Após a mesa, os organizadores do livro ‘Cultura, Politecnia e Imagem’ participaram de uma a sessão de autógrafos e, em seguida, foi cortado um bolo de aniversário da Escola para trabalhadores e estudantes.

Arte em foco

Para encerrar as comemorações dos 32 anos, na parte da noite, os trabalhadores e alunos da Educação de Jovens e Adultos (EJA) da EPSJV assistiram à peça teatral ‘Panchito Gonzalez’, da Companhia Atores da Fábrica, que trata de temas importantes e atuais, como corrupção, racismo e machismo. A peça, inspirada na obra de Osvaldo Dragún, com tradução da psicanalista Cecilia Boal, conta a história de Panchito, um trabalhador corrompido pelas ofertas de aumento de salário. Ele fica responsável por assumir uma licitação de duas mil toneladas de carne, que em breve seriam exportadas para a África do Sul. Para ganhar a concorrência, Panchito resolve vender carne de rato. Ele só não contava que a carne propagaria uma epidemia de Peste Bubônica no país.

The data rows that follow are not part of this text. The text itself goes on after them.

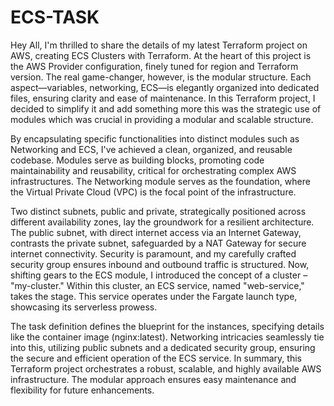 # ECS-TASK
Hey All, I'm thrilled to share the details of my latest Terraform project on AWS, creating ECS Clusters with Terraform.
At the heart of this project is the AWS Provider configuration, finely tuned for region and Terraform version. The real game-changer, however, is the modular structure. Each aspect—variables, networking, ECS—is elegantly organized into dedicated files, ensuring clarity and ease of maintenance.
In this Terraform project, I decided to simplify it and add something more this was the strategic use of modules which was crucial in providing a modular and scalable structure. 

By encapsulating specific functionalities into distinct modules such as Networking and ECS, I've achieved a clean, organized, and reusable codebase. Modules serve as building blocks, promoting code maintainability and reusability, critical for orchestrating complex AWS infrastructures. 
The Networking module serves as the foundation, where the Virtual Private Cloud (VPC) is the focal point of the infrastructure. 

Two distinct subnets, public and private, strategically positioned across different availability zones, lay the groundwork for a resilient architecture. The public subnet, with direct internet access via an Internet Gateway, contrasts the private subnet, safeguarded by a NAT Gateway for secure internet connectivity. Security is paramount, and my carefully crafted security group ensures inbound and outbound traffic is structured.
Now, shifting gears to the ECS module, I introduced the concept of a cluster – "my-cluster." Within this cluster, an ECS service, named "web-service," takes the stage. This service operates under the Fargate launch type, showcasing its serverless prowess. 

The task definition defines the blueprint for the instances, specifying details like the container image (nginx:latest). Networking intricacies seamlessly tie into this, utilizing public subnets and a dedicated security group, ensuring the secure and efficient operation of the ECS service.
In summary, this Terraform project orchestrates a robust, scalable, and highly available AWS infrastructure. The modular approach ensures easy maintenance and flexibility for future enhancements.
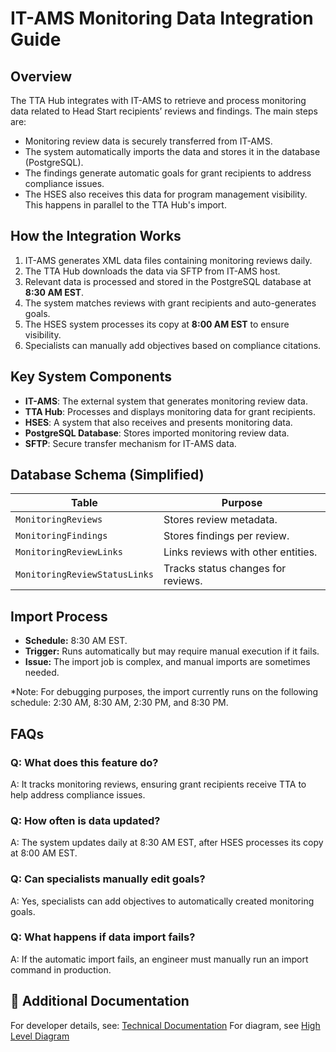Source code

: # IT-AMS Monitoring Data Integration Guide

## Overview
The TTA Hub integrates with IT-AMS to retrieve and process monitoring data related to Head Start recipients’ reviews and findings. The main steps are:
- Monitoring review data is securely transferred from IT-AMS.
- The system automatically imports the data and stores it in the database (PostgreSQL).
- The findings generate automatic goals for grant recipients to address compliance issues.
- The HSES also receives this data for program management visibility. This happens in parallel to the TTA Hub's import.

## How the Integration Works
1. IT-AMS generates XML data files containing monitoring reviews daily.
2. The TTA Hub downloads the data via SFTP from IT-AMS host.
3. Relevant data is processed and stored in the PostgreSQL database at **8:30 AM EST**.
4. The system matches reviews with grant recipients and auto-generates goals.
5. The HSES system processes its copy at **8:00 AM EST** to ensure visibility.
6. Specialists can manually add objectives based on compliance citations.

## Key System Components
- **IT-AMS**: The external system that generates monitoring review data.
- **TTA Hub**: Processes and displays monitoring data for grant recipients.
- **HSES**: A system that also receives and presents monitoring data.
- **PostgreSQL Database**: Stores imported monitoring review data.
- **SFTP**: Secure transfer mechanism for IT-AMS data.

## Database Schema (Simplified)
| **Table** | **Purpose** |
|-----------|------------|
| `MonitoringReviews` | Stores review metadata. |
| `MonitoringFindings` | Stores findings per review. |
| `MonitoringReviewLinks` | Links reviews with other entities. |
| `MonitoringReviewStatusLinks` | Tracks status changes for reviews. |

## Import Process
- **Schedule:** 8:30 AM EST.
- **Trigger:** Runs automatically but may require manual execution if it fails.
- **Issue:** The import job is complex, and manual imports are sometimes needed.

*Note: For debugging purposes, the import currently runs on the following schedule: 2:30 AM, 8:30 AM, 2:30 PM, and 8:30 PM.

## FAQs
### Q: What does this feature do?
A: It tracks monitoring reviews, ensuring grant recipients receive TTA to help address compliance issues.

### Q: How often is data updated?
A: The system updates daily at 8:30 AM EST, after HSES processes its copy at 8:00 AM EST.

### Q: Can specialists manually edit goals?
A: Yes, specialists can add objectives to automatically created monitoring goals.

### Q: What happens if data import fails?
A: If the automatic import fails, an engineer must manually run an import command in production.

## 📎 Additional Documentation
For developer details, see: [Technical Documentation](monitoring-tech.md)
For diagram, see [High Level Diagram](http://www.plantuml.com/plantuml/proxy?src=https://raw.githubusercontent.com/HHS/Head-Start-TTADP/main/docs/sequence-diagrams/data-ingestion-monitoring-goal.puml)
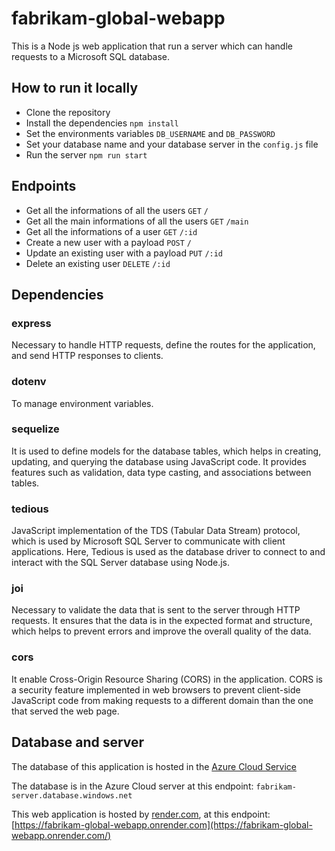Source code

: # fabrikam-global-webapp

This is a Node js web application that run a server which can handle requests to a Microsoft SQL database.

## How to run it locally

- Clone the repository
- Install the dependencies `npm install`
- Set the environments variables `DB_USERNAME` and `DB_PASSWORD`
- Set your database name and your database server in the `config.js` file
- Run the server `npm run start`

## Endpoints

- Get all the informations of all the users `GET` `/`
- Get all the main informations of all the users `GET` `/main`
- Get all the informations of a user `GET` `/:id`
- Create a new user with a payload `POST` `/`
- Update an existing user with a payload `PUT` `/:id`
- Delete an existing user `DELETE` `/:id`

## Dependencies

### express

Necessary to handle HTTP requests, define the routes for the application, and send HTTP responses to clients.

### dotenv

To manage environment variables.

### sequelize

It is used to define models for the database tables, which helps in creating, updating, and querying the database using JavaScript code. It provides features such as validation, data type casting, and associations between tables.

### tedious

JavaScript implementation of the TDS (Tabular Data Stream) protocol, which is used by Microsoft SQL Server to communicate with client applications. Here, Tedious is used as the database driver to connect to and interact with the SQL Server database using Node.js.

### joi

Necessary to validate the data that is sent to the server through HTTP requests. It ensures that the data is in the expected format and structure, which helps to prevent errors and improve the overall quality of the data.

### cors

It enable Cross-Origin Resource Sharing (CORS) in the application. CORS is a security feature implemented in web browsers to prevent client-side JavaScript code from making requests to a different domain than the one that served the web page.

## Database and server

The database of this application is hosted in the [Azure Cloud Service](https://azure.microsoft.com/it-it)

The database is in the Azure Cloud server at this endpoint: `fabrikam-server.database.windows.net`

This web application is hosted by [render.com](https://render.com/), at this endpoint: [https://fabrikam-global-webapp.onrender.com](https://fabrikam-global-webapp.onrender.com/)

Os integrantes da EJA participaram, em seguida, de um debate sobre questões apresentadas pelos atores. “O que mais me chamou atenção foi a situação do trabalhador, plenamente desassistido, porque não participa da gestão dos meios de produção do trabalho. Essa escolha, nesse momento de ataques de desmantelamento das nossas relações mais básicas de trabalho, foi muito bem pensada”, observou a professora-pesquisadora da EPSJV, Danielle Cerri.